Wie eingangs schon erwähnt, sollte das Beistellbett am Bett der Eltern befestigt werden. Nur so hat das Baby einen sicheren Schlafplatz. Das Bett ist nur an drei Seiten geschlossen, die eine offene Seite muss zum Elternbett gewendet werden. Viele Modelle haben schon Befestigungsmaterialien dabei, bei anderen muss im Baumarkt nach den passenden Befestigungen geschaut werden. Jeder Hobby-Handwerker wird mit einigen Tipps das Babybett an das Elternbett anbringen können.

Tipp: Auch wenn es bei dem eigenen Beistellbett nicht vorgesehen ist, dass die Betten miteinander verbunden werden, sollte es aus dem Punkt der Sicherheit doch gemacht werden.

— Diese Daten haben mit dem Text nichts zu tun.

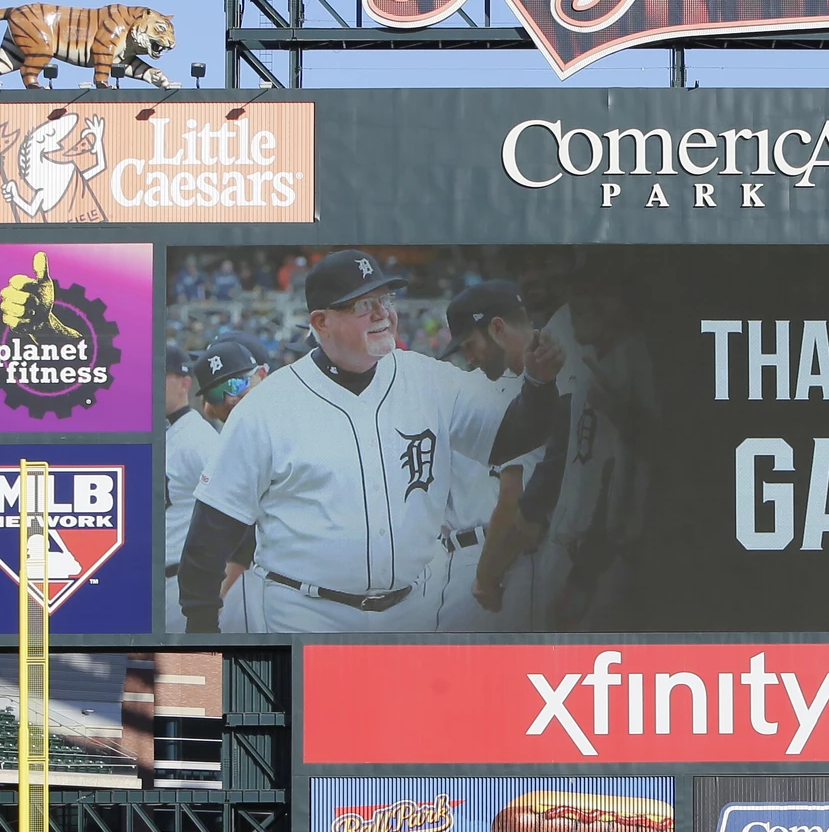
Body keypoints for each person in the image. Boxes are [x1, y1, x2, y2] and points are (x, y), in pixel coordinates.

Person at [176, 249, 564, 636]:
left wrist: (538, 382)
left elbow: (514, 435)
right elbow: (212, 532)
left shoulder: (429, 379)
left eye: (385, 299)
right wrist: (201, 623)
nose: (383, 313)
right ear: (321, 322)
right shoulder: (268, 406)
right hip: (306, 614)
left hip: (416, 610)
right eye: (363, 304)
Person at [434, 281, 535, 631]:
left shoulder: (526, 394)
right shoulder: (480, 390)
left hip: (493, 558)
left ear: (497, 328)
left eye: (471, 345)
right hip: (461, 557)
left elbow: (514, 497)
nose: (470, 358)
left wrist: (484, 576)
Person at [165, 335, 268, 627]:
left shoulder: (200, 439)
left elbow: (243, 531)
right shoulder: (228, 437)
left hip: (257, 581)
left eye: (235, 384)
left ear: (262, 374)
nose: (229, 398)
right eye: (215, 393)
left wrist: (221, 592)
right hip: (220, 582)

Das Beistellbett kann theoretisch genauso lange, wie ein Stubenwagen oder eine Wiege benutzt werden. Abhängig sollten es die Eltern davon machen, wie groß das Kind ist und wie viel Platz im Bett noch gegeben ist. Im Anschluss daran wird den Eltern dann zu dem Gitterbett geraten, welches an vier Seiten geschlossen ist. Empfehlenswert ist auch ein solches Bett, das umgebaut werden kann. Zuerst kann es als Beistellbett verwendet werden und hinterher durch einen Umbau dann mit vier Seiten als Kinderbett.

Beistellbett Test – welche Kriterien für den Kauf wichtig sind

Die Entscheidung, ein Beistellbett als Schlafplatz für das Kind zu wählen, ist getroffen. Im nächsten Schritt müssen die Eltern entscheiden, welches das richtige Bett für das eigene Kind ist. Anhand folgender Kriterien kann der Kauf einfacher gemacht werden.

1. Das richtige Material: Beistellbetten werden in den meisten Fällen aus Holz gefertigt. Dieses Material zeichnet sich bei Möbeln dadurch aus, dass es stabil und nicht gesundheitsgefährdend ist. Gerade bei Kindern sollten diese Aspekte immer besonders gewichtet werden. Beim Holz an sich gibt es noch zahlreiche Varianten. Gemeint ist damit nicht nur die Holzart – bei Kinderbetten tendieren viele Eltern übrigens zu Buche – sondern auch die Verarbeitung. Beistellbetten gibt es in unbehandeltem Holz, lackiert oder geölt. Empfehlenswert bei Kindern sind immer die unbehandelten Beistellbetten.

2. Ein gutes Lattenrost: Auch wenn bei vielen Beistellbetten das Lattenrost schon dabei ist, sollten die Eltern sehr genau hinschauen. Das Lattenrost sollte entweder ein wahres Lattenrost sein oder sollte es eine Platte sein, die Lüftungslöcher hat. Damit die Matratze im Bett nicht schimmelt, muss die Luftzirkulation gegeben sein. Bei herkömmlichen Lattenrosten ist dieses der Fall, wenn eine Platte ohne Löcher dabei ist, kann sich hier die Luft nicht bewegen und die Schimmelgefahr steigt.
Weiterhin sollte darauf geachtet werden, dass sich das Lattenrost verstellen lässt. Nur so kann die Höhe, auf der das Baby schläft auf die Betthöhe des Elternbetts angepasst werden.

3. Eine geeignete Matratze: Bei einem Beistellbett sind meistens komplette Bettensets inklusive. So wird das Beistellbett mit einem Betthimmel, einem Nestchen und eben auch einer Matratze verkauft. Dieses ist zwar nicht verkehrt, doch sollten die Eltern bei allen Produkten sehr genau hinsehen. Gerade bei einer Babybettmatratze kann es sich auf den erholsamen und gesunden Schlaf des Kindes auswirken. Die Matratze für das Beistellbett darf weder zu weich, noch zu hart sein. Sie sollte den Körper des Kindes gut betten, ohne dass es dabei zu Haltungsschäden kommt. Die Matratze sollte sich wenden lassen, damit sie so gelüftet wird.
Tipp: Eine gute Babymatratze ist mittelhart, der Kopf des Babys darf 2 – 3 cm einsinken.

4. Beistellbett mit oder ohne Rollen: Wenn das Babybett auch als Stubenwagen eingesetzt werden soll, sind Rollen nicht verkehrt. So kann das Bett an einen anderen Platz in der Wohnung gefahren werden. Wichtig ist in diesem Zusammenhang darauf zu achten, dass die vierte Seite des Bettes nicht geschlossen ist.

Tipp: Die Rollen an einem Babybett sollten Bremsen haben. Ansonsten könnte es sich selbständig machen!